Retrouver la chrétienté perdue : tel fut pendant bien longtemps le rêve des missionnaires catholiques du monde entier, espérant secrètement reprendre contact avec ces communautés catholiques qui, à l’issue des premières décennies d’évangélisation au XVIIe siècle, avaient été victimes de fortes répressions de la part du pouvoir shogunal au moment même où le pays se refermait au contact avec les Européens. L’espoir se concrétise en 1865 lorsque les missions étrangères de Paris redécouvrent dans le village d’Urakami des chrétiens cachés qui avaient maintenu, malgré les dangers et l’absence de contact avec Rome, des rituels et une foi vivace. C’est à partir de ce point de départ que Martin Nogueira Ramos développe sa thèse autour de la réception du christianisme dans les communautés villageoises et son évolution coupée du reste du monde.
Si la première période d’évangélisation elle-même fut largement étudiée et l’objet de nombreuses publications notamment français (pour cela se référer à l’ouvrage de Nathalie Koumé Le christianisme à l’épreuve du Japon médiéval où les vicissitudes de la première mondialisation 1549–1569 qui fut chroniqué sur les pages de la Cliothèque), il est à noter que la seconde période d’évangélisation l’est beaucoup moins. C’est à ce constat que Monsieur Ramos entend remédier à travers son ouvrage. En focalisant son étude sur l’île de Kyushu, principal foyer des conversions catholiques du XVIIe siècle, et en piochant dans des sources diverses tenant tout autant aux témoignages européens qu’aux traces laissées par les crypto-chrétiens eux-mêmes, l’auteur entend dresser un panorama de la situation du catholicisme au Japon à la fin du XIXe siècle et ainsi déterminer si « la particularité religieuse des communautés villageoises crypto-chrétiennes et catholiques avait exercé une influence décisive sur leurs activités socio-économiques et leur façon d’interagir avec leur entourage non chrétien ainsi que sur leur manière de penser le monde. » (page 369).
La première entrée de l’étude de Monsieur Ramos consiste en un grand chapitre introductif revenant sur le processus ayant conduit les communautés catholiques japonaises à entrer progressivement en clandestinité à la suite de la promulgation de l’édit de 1614. La répression anti catholique qui se met en place au Japon à la suite de l’année 1614 ne se fait pas de manière uniforme sur l’ensemble du territoire.
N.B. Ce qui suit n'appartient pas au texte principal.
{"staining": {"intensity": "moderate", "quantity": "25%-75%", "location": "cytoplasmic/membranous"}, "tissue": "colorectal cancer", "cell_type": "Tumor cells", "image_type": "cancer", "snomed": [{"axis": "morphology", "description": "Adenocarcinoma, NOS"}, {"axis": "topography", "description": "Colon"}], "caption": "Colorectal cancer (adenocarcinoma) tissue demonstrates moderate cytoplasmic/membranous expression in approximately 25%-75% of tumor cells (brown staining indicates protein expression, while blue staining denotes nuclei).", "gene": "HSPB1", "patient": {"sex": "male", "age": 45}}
En effet pendant plus d’un demi-siècle, les autorités vont petit à petit mettre en place un contrôle des mœurs religieuses plus ou moins appuyé ou lâche en fonction des réalités politiques et économiques des différents fiefs du territoire (le pays étant alors en pleine phase d’unification politique autour de la personne du shogun). Là où certaines communautés sont littéralement décimées par la répression et les exécutions massives, d’autres territoires y échappent quasiment complètement à la faveur de dirigeants plus ou moins prompts à mettre en place la répression. Néanmoins, et c’est le deuxième aspect que l’auteur cherche étudier, l’absence progressive de clergé (les prêtres missionnaires présents sur place ont été soit chassés soit tués) va obliger les communautés catholiques à se réadapter afin de survivre. Pour cela celles-ci vont exploiter la structure de la confrérie qui avait été mise en place et développée par les missionnaires à leur arrivée afin de quadriller et de contrôler plus facilement le territoire de mission. Peu à peu le rôle de soutien à la mission évangélique des confréries va basculer vers celui de perpétuation d’une vie communautaire et de protection de rituels à travers une hiérarchie se mettant en place sur le territoire à travers les « anciens » chargés de la vie communautaire et de nombreux aspects qui dépassent bien largement le simple cadre de la vie spirituelle. Face à la multiplication des répressions et actes violents envers les chrétiens, les apostasies vont se multiplier. Couplée à l’absence de sacrement la peur de mourir sans obtenir le salut va exploser au sein des communautés chrétiennes. Ceci d’ailleurs alimentera des explosions de colère et de violence à travers des épisodes comme la révolte de Shimabara Amakusa. Si l’événement ne peut être tenu en soi pour une simple révolte religieuse (les causes économiques politiques et sociales de manière générale s’entremêlant) la motivation religieuse nourrira la colère et les revendications de ces communautés chrétiennes réprimées dans le sang.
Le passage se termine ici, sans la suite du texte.